In general, to our opinion, the cell
transplantat composed of various types of
stem and progenitor cells may be much more
effective in repairing an injured tissue
in comparison with the transplantat
consisting only of one type of stem or
progenitor cells.
Noticeable benefits from CT-based
technologies in treating have been
previously noted in patients with ultimate
(chronic) consequences of traumatic brain
injury [14] and [17], when not only prime,
but also second, injury-induced,
pathological processes may be already
developed. Induction of donor-specific
immune reactions was found in part of
these patients.

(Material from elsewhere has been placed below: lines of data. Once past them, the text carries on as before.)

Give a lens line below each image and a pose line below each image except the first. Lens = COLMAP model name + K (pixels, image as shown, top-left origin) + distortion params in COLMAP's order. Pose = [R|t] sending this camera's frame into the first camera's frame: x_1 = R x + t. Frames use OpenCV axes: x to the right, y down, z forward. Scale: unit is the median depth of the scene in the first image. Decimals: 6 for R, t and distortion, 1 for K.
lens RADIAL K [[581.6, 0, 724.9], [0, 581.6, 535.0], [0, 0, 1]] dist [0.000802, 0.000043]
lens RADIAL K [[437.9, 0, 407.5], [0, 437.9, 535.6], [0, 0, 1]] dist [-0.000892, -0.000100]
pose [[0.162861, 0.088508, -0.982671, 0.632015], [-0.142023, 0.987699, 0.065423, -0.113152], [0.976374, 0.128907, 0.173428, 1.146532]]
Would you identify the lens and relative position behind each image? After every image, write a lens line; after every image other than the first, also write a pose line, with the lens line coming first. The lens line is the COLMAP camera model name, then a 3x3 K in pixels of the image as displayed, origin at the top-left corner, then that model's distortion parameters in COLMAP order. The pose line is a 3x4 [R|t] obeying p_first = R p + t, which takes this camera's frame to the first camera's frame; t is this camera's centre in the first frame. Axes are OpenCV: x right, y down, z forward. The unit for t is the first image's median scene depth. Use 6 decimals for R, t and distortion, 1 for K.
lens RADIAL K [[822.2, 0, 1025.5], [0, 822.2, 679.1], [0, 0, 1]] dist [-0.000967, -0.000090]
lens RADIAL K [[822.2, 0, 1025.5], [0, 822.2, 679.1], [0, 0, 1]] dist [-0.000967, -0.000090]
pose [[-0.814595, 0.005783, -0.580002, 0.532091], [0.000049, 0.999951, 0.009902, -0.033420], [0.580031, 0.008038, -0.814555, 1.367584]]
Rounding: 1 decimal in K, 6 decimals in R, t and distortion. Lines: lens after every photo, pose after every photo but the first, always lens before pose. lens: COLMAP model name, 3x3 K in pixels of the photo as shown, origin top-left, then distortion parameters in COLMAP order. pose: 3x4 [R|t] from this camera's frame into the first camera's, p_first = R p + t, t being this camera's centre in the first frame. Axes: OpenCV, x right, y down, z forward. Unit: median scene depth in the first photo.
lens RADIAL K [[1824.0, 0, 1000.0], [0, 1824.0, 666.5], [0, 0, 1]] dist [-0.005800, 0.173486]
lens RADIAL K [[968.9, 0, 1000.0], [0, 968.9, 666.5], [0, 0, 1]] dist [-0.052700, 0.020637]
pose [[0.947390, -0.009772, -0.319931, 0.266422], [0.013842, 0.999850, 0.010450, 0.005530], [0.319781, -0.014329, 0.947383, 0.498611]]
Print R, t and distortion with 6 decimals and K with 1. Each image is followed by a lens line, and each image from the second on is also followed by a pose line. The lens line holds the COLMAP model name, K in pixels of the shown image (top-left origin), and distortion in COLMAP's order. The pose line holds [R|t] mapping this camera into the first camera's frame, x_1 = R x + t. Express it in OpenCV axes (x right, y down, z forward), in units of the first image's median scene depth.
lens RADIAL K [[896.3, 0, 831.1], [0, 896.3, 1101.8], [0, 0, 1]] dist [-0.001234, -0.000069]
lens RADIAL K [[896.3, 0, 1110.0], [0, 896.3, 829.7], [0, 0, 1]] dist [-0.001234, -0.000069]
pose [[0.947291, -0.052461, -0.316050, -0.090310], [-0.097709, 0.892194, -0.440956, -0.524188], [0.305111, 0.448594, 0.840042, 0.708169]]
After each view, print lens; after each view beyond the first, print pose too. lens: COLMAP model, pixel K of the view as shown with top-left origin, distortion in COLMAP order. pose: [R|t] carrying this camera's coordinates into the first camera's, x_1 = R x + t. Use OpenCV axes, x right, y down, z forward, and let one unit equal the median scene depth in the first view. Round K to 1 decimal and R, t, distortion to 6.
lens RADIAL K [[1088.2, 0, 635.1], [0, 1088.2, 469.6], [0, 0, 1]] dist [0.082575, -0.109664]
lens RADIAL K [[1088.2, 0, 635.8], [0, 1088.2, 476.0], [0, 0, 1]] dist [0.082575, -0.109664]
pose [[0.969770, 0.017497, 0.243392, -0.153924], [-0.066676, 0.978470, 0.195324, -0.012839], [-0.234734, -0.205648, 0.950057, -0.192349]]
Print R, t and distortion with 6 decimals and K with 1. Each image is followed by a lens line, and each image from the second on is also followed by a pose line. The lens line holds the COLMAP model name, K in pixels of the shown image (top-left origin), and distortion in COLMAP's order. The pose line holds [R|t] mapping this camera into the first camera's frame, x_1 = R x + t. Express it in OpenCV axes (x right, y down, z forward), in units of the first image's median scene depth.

At the same time no
laboratory and clinical signs of
developing tissue-destructive, autoimmune
processes were observed [17].
The date presented in this paper suggest
clinical reasonability of using CT therapy
for a severely head-injury as early as
within acute period of a disease, when a
patients is unconscious. Such timely
treatment is likely to be able to
prevent/reduce the development of the
second pathological processes that are
disabling and potentially
life-threatening. Importantly, no serious
complications which might limit
application of CT-based technologies in
head-injured patients were noted.
On the whole the results presented in this
paper are undoubtedly promising. Although
much greater clinical experience is needed
to determine a place and clinical
relevance of CT-based therapy in overall
complex treatment of the patients with
brain. It is reasonable to anticipate that
developing CT-based approaches may provide
much progress in the management of
multiple neurological diseases including
those which are now considered as
uncurable. Novel techniques of preparation
and propagation of multi- and unipotent
cells, which are being now actively
developed, enable to solve not only
technical, but also ethical problems
confronting progress in cell
transplantology (reviewed in [3]) and,
thereby, may promote widespread adoption
of CT-based advances in clinical practice.